You can go analyze all the public SaaS companies, but the last time I did so, I don’t remember anyone doing better than Salesforce. They know how to deliver their service cheaply!
Now the next thing to look into is what the cost components might be. The point of multitenancy (and virtualization for that matter), is to share infrastructure as needed, amortizing it across a lot of customers, so that costs are saved through a reduction in waste. All of Salesforce runs on only 1,000 machines.
That sounds really impressive. Perhaps the competition is simply running 3x as many servers because of their inefficient multi-tenant architectures. Is that the source of the cost differential? Well, let’s start by figuring out what 1,000 machines cost. I’m a Cloud guy, so I would buy them from Amazon. I will assume that Salesforce can run their own data center at least as cheaply, so the cost of 1,000 servers on Amazon running 24x7x52 ought to be a conservative number. It comes to about $4.7 million, which is less than 4% of Salesforce’s cost to deliver their service. The competition would have to be using more than 5x as much hardware as Salesforce to account for that kind of cost differential from hardware alone. Now you see why I have a hard time believing the Green Crystals are telling the whole story.
What else may be at work here? It’s the cost of the operations people that drives the Lion’s Share of what it costs to deliver a service. Consider a fairly low-paid ops person who is technical (DBA’s and the like) may have a loaded cost of perhaps $120K per year. That cost is equivalent to 25 of those servers, BTW. So how many ops people does the gap in the cost of the hardware versus the overall Salesforce service cost represent? About 1,000!
Now I am not trying to say all of the cost differential is due to the cost of such ops people, but it does bear thinking about. Certainly there are other costs involved too. I have a friend running a SaaS company who privately says his Oracle licenses are the biggest cost after the personnel and ahead of hardware. Most SaaS companies didn’t build on Open Source technology, so they are going to have all sorts of software license costs. Still, I assert most of their cost is people.
Salesforce must therefore be radically more efficient at automating what it is taking other companies a lot of warm bodies to deliver. So if Phil’s corporate clients want to even begin to approach the efficiency of a Salesforce (let alone another SaaS vendor), they have to focus on that kind of automation.
How good can it get? That’s an interesting question. Salesforce is using 1,000 servers to deliver a service to 1.5 million people, according to the Techcrunch article I linked to above. Consider these numbers for Facebook that are taken from a great posting over at Diamond Notes:
– Facebook at that time (early 2008) had 1800 MySQL servers, 10,000 web servers, and 800 Memcached servers. They had a total of 12,600 servers, in other words.
– We’re hearing Facebook has 200 million users today, let’s assume they had 100 million a year ago. May have ben less, but we need to make a guess. That means they’re housing nearly 8,000 users per server, versus Salesforce housing about 1,500.

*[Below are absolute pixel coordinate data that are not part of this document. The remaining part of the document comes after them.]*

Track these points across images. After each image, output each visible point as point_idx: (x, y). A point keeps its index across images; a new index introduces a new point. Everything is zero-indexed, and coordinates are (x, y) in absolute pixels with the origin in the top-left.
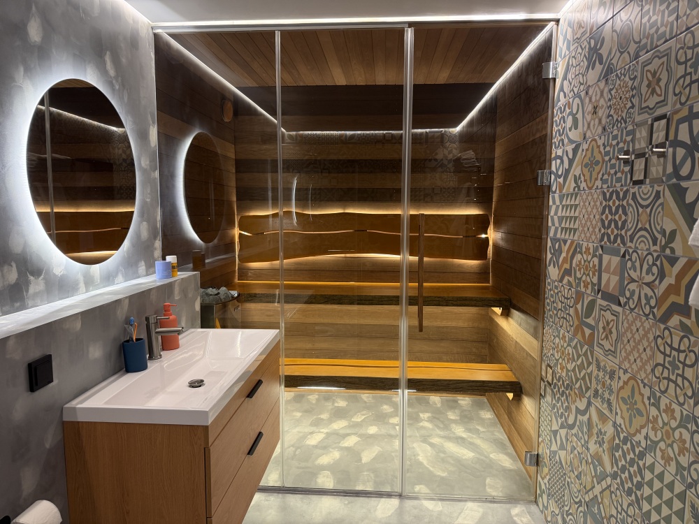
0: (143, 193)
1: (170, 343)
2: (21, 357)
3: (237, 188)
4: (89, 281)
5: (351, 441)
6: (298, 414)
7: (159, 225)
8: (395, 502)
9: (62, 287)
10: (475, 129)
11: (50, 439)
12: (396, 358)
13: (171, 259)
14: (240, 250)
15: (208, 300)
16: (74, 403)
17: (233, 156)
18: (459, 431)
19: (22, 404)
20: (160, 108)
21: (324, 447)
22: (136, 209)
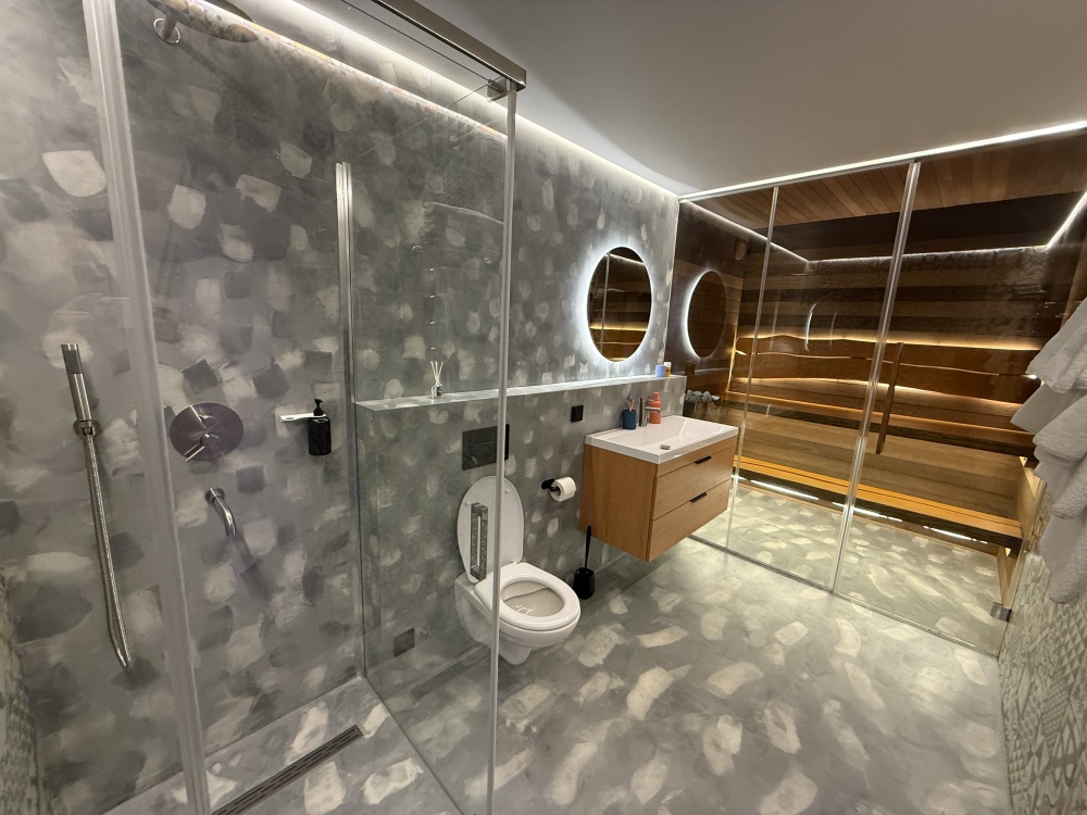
0: (655, 317)
1: (654, 419)
2: (571, 403)
3: (740, 315)
4: (612, 372)
5: (802, 542)
6: (761, 509)
7: (664, 341)
8: (824, 594)
9: (596, 372)
10: (1063, 245)
11: (577, 451)
12: (847, 478)
13: (668, 365)
14: (734, 366)
15: (692, 399)
16: (593, 436)
17: (741, 288)
18: (936, 573)
19: (567, 427)
20: (678, 256)
21: (774, 537)
22: (648, 330)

– Even more interesting are the figures on how many MySQL DBA’s each company in that survey uses. Facebook has just 2 DBA’s keeping 1800 servers happy! That’s a couple orders of magnitude better than anyone else in the survey. Clearly Facebook has been very successful in automating a lot of operations work.
All of these factors will play a role. However, given that a single operations person is equivalent to 25 servers in cost, and given that we have the evidence of companies like Facebook, massive automation of the manual tasks is the big cost reduction opportunity moreso than making more efficient use of the hardware.
Imagine being able to keep Salesforce’s 1,000 servers humming with just 10 or 20 ops people. Can corporate IT ever get there? Sounds very hard to me when you consider all the advantages a company like Salesforce has over Corporate IT. If nothing else, they can change the software to facilitate the automation instead of having to go in after the fact with third party tools.